DIRECTIONS FOR THIS TASK.
All the data must be output exactly as given.

EXTRACTED INFORMATION.
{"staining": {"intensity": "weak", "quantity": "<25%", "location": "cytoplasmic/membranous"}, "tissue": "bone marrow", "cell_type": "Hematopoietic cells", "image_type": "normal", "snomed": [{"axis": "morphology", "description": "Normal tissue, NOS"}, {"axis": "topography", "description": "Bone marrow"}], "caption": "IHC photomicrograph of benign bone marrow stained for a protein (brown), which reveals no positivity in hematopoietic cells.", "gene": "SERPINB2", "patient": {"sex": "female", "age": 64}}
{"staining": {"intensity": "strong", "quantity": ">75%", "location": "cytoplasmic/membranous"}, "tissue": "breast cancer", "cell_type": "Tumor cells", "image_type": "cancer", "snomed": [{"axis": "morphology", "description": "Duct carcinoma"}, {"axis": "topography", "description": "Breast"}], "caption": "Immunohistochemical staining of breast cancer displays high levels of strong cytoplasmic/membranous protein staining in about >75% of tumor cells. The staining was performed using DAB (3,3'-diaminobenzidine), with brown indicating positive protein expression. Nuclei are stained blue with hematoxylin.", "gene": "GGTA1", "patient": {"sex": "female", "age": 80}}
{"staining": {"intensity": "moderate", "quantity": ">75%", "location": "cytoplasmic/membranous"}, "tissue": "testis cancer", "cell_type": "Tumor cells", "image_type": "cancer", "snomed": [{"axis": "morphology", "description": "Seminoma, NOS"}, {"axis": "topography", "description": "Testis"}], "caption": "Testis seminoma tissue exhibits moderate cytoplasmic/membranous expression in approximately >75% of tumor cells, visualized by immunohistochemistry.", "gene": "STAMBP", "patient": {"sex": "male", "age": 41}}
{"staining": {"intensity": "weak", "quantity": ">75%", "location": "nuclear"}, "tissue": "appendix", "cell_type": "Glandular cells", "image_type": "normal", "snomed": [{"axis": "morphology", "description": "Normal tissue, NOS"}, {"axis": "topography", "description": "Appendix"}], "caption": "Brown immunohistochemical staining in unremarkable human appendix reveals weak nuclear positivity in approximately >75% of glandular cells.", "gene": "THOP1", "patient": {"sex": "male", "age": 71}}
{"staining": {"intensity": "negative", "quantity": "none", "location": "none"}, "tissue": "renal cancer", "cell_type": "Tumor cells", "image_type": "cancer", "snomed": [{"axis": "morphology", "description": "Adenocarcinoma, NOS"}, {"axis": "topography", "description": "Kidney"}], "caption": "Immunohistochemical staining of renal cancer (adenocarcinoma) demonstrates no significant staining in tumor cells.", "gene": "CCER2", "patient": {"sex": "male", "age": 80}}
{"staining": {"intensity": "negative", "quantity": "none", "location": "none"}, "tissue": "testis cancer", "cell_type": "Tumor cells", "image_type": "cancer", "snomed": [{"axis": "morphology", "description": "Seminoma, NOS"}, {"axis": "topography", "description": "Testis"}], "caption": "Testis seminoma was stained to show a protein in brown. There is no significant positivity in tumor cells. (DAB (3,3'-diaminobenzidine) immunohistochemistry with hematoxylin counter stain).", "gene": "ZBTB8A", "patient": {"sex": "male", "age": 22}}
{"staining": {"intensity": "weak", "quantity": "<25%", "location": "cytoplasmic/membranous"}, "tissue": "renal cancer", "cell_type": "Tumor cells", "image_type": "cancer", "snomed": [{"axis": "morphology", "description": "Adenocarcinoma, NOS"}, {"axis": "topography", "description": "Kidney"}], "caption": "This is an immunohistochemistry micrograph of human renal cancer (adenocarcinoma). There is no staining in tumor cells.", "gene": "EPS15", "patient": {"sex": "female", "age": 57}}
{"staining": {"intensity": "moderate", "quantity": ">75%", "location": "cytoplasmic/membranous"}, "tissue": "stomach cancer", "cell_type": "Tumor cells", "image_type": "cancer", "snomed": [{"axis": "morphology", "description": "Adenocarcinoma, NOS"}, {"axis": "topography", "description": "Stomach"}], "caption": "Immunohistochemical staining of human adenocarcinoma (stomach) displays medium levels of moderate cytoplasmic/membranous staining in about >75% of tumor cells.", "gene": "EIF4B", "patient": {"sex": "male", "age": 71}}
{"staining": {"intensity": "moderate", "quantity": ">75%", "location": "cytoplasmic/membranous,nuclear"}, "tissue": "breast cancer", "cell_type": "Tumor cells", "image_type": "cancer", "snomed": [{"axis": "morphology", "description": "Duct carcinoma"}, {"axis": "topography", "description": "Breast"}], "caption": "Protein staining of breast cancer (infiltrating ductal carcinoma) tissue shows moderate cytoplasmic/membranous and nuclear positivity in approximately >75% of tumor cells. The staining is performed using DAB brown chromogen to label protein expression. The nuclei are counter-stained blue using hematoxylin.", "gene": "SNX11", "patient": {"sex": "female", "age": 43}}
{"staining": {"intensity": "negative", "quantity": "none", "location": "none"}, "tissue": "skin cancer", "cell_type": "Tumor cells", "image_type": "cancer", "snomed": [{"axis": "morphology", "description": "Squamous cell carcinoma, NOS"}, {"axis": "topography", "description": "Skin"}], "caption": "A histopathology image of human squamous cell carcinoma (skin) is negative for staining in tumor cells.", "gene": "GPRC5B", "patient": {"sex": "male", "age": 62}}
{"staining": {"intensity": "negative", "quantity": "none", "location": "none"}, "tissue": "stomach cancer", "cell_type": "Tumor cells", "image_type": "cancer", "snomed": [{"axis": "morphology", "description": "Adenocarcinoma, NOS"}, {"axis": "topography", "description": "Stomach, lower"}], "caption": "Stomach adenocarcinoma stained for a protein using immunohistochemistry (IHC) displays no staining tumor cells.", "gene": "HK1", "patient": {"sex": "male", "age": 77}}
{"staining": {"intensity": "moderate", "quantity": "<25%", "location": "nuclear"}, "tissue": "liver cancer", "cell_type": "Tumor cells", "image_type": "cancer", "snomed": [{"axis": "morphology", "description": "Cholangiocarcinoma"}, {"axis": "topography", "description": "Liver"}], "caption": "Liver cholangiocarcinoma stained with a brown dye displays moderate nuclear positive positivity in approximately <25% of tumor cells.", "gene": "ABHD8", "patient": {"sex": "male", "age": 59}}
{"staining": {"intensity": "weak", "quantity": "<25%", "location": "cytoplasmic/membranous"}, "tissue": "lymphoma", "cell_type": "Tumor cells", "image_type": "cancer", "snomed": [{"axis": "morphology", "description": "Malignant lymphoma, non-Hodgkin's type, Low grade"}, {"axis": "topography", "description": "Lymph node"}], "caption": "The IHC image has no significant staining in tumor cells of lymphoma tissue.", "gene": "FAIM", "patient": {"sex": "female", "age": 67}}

SOLUTION TO THIS EXERCISE.
{"staining": {"intensity": "weak", "quantity": "<25%", "location": "cytoplasmic/membranous"}, "tissue": "bone marrow", "cell_type": "Hematopoietic cells", "image_type": "normal", "snomed": [{"axis": "morphology", "description": "Normal tissue, NOS"}, {"axis": "topography", "description": "Bone marrow"}], "caption": "IHC photomicrograph of benign bone marrow stained for a protein (brown), which reveals no positivity in hematopoietic cells.", "gene": "SERPINB2", "patient": {"sex": "female", "age": 64}}
{"staining": {"intensity": "strong", "quantity": ">75%", "location": "cytoplasmic/membranous"}, "tissue": "breast cancer", "cell_type": "Tumor cells", "image_type": "cancer", "snomed": [{"axis": "morphology", "description": "Duct carcinoma"}, {"axis": "topography", "description": "Breast"}], "caption": "Immunohistochemical staining of breast cancer displays high levels of strong cytoplasmic/membranous protein staining in about >75% of tumor cells. The staining was performed using DAB (3,3'-diaminobenzidine), with brown indicating positive protein expression. Nuclei are stained blue with hematoxylin.", "gene": "GGTA1", "patient": {"sex": "female", "age": 80}}
{"staining": {"intensity": "moderate", "quantity": ">75%", "location": "cytoplasmic/membranous"}, "tissue": "testis cancer", "cell_type": "Tumor cells", "image_type": "cancer", "snomed": [{"axis": "morphology", "description": "Seminoma, NOS"}, {"axis": "topography", "description": "Testis"}], "caption": "Testis seminoma tissue exhibits moderate cytoplasmic/membranous expression in approximately >75% of tumor cells, visualized by immunohistochemistry.", "gene": "STAMBP", "patient": {"sex": "male", "age": 41}}
{"staining": {"intensity": "weak", "quantity": ">75%", "location": "nuclear"}, "tissue": "appendix", "cell_type": "Glandular cells", "image_type": "normal", "snomed": [{"axis": "morphology", "description": "Normal tissue, NOS"}, {"axis": "topography", "description": "Appendix"}], "caption": "Brown immunohistochemical staining in unremarkable human appendix reveals weak nuclear positivity in approximately >75% of glandular cells.", "gene": "THOP1", "patient": {"sex": "male", "age": 71}}
{"staining": {"intensity": "negative", "quantity": "none", "location": "none"}, "tissue": "renal cancer", "cell_type": "Tumor cells", "image_type": "cancer", "snomed": [{"axis": "morphology", "description": "Adenocarcinoma, NOS"}, {"axis": "topography", "description": "Kidney"}], "caption": "Immunohistochemical staining of renal cancer (adenocarcinoma) demonstrates no significant staining in tumor cells.", "gene": "CCER2", "patient": {"sex": "male", "age": 80}}
{"staining": {"intensity": "negative", "quantity": "none", "location": "none"}, "tissue": "testis cancer", "cell_type": "Tumor cells", "image_type": "cancer", "snomed": [{"axis": "morphology", "description": "Seminoma, NOS"}, {"axis": "topography", "description": "Testis"}], "caption": "Testis seminoma was stained to show a protein in brown. There is no significant positivity in tumor cells. (DAB (3,3'-diaminobenzidine) immunohistochemistry with hematoxylin counter stain).", "gene": "ZBTB8A", "patient": {"sex": "male", "age": 22}}
{"staining": {"intensity": "weak", "quantity": "<25%", "location": "cytoplasmic/membranous"}, "tissue": "renal cancer", "cell_type": "Tumor cells", "image_type": "cancer", "snomed": [{"axis": "morphology", "description": "Adenocarcinoma, NOS"}, {"axis": "topography", "description": "Kidney"}], "caption": "This is an immunohistochemistry micrograph of human renal cancer (adenocarcinoma). There is no staining in tumor cells.", "gene": "EPS15", "patient": {"sex": "female", "age": 57}}
{"staining": {"intensity": "moderate", "quantity": ">75%", "location": "cytoplasmic/membranous"}, "tissue": "stomach cancer", "cell_type": "Tumor cells", "image_type": "cancer", "snomed": [{"axis": "morphology", "description": "Adenocarcinoma, NOS"}, {"axis": "topography", "description": "Stomach"}], "caption": "Immunohistochemical staining of human adenocarcinoma (stomach) displays medium levels of moderate cytoplasmic/membranous staining in about >75% of tumor cells.", "gene": "EIF4B", "patient": {"sex": "male", "age": 71}}
{"staining": {"intensity": "moderate", "quantity": ">75%", "location": "cytoplasmic/membranous,nuclear"}, "tissue": "breast cancer", "cell_type": "Tumor cells", "image_type": "cancer", "snomed": [{"axis": "morphology", "description": "Duct carcinoma"}, {"axis": "topography", "description": "Breast"}], "caption": "Protein staining of breast cancer (infiltrating ductal carcinoma) tissue shows moderate cytoplasmic/membranous and nuclear positivity in approximately >75% of tumor cells. The staining is performed using DAB brown chromogen to label protein expression. The nuclei are counter-stained blue using hematoxylin.", "gene": "SNX11", "patient": {"sex": "female", "age": 43}}
{"staining": {"intensity": "negative", "quantity": "none", "location": "none"}, "tissue": "skin cancer", "cell_type": "Tumor cells", "image_type": "cancer", "snomed": [{"axis": "morphology", "description": "Squamous cell carcinoma, NOS"}, {"axis": "topography", "description": "Skin"}], "caption": "A histopathology image of human squamous cell carcinoma (skin) is negative for staining in tumor cells.", "gene": "GPRC5B", "patient": {"sex": "male", "age": 62}}
{"staining": {"intensity": "negative", "quantity": "none", "location": "none"}, "tissue": "stomach cancer", "cell_type": "Tumor cells", "image_type": "cancer", "snomed": [{"axis": "morphology", "description": "Adenocarcinoma, NOS"}, {"axis": "topography", "description": "Stomach, lower"}], "caption": "Stomach adenocarcinoma stained for a protein using immunohistochemistry (IHC) displays no staining tumor cells.", "gene": "HK1", "patient": {"sex": "male", "age": 77}}
{"staining": {"intensity": "moderate", "quantity": "<25%", "location": "nuclear"}, "tissue": "liver cancer", "cell_type": "Tumor cells", "image_type": "cancer", "snomed": [{"axis": "morphology", "description": "Cholangiocarcinoma"}, {"axis": "topography", "description": "Liver"}], "caption": "Liver cholangiocarcinoma stained with a brown dye displays moderate nuclear positive positivity in approximately <25% of tumor cells.", "gene": "ABHD8", "patient": {"sex": "male", "age": 59}}
{"staining": {"intensity": "weak", "quantity": "<25%", "location": "cytoplasmic/membranous"}, "tissue": "lymphoma", "cell_type": "Tumor cells", "image_type": "cancer", "snomed": [{"axis": "morphology", "description": "Malignant lymphoma, non-Hodgkin's type, Low grade"}, {"axis": "topography", "description": "Lymph node"}], "caption": "The IHC image has no significant staining in tumor cells of lymphoma tissue.", "gene": "FAIM", "patient": {"sex": "female", "age": 67}}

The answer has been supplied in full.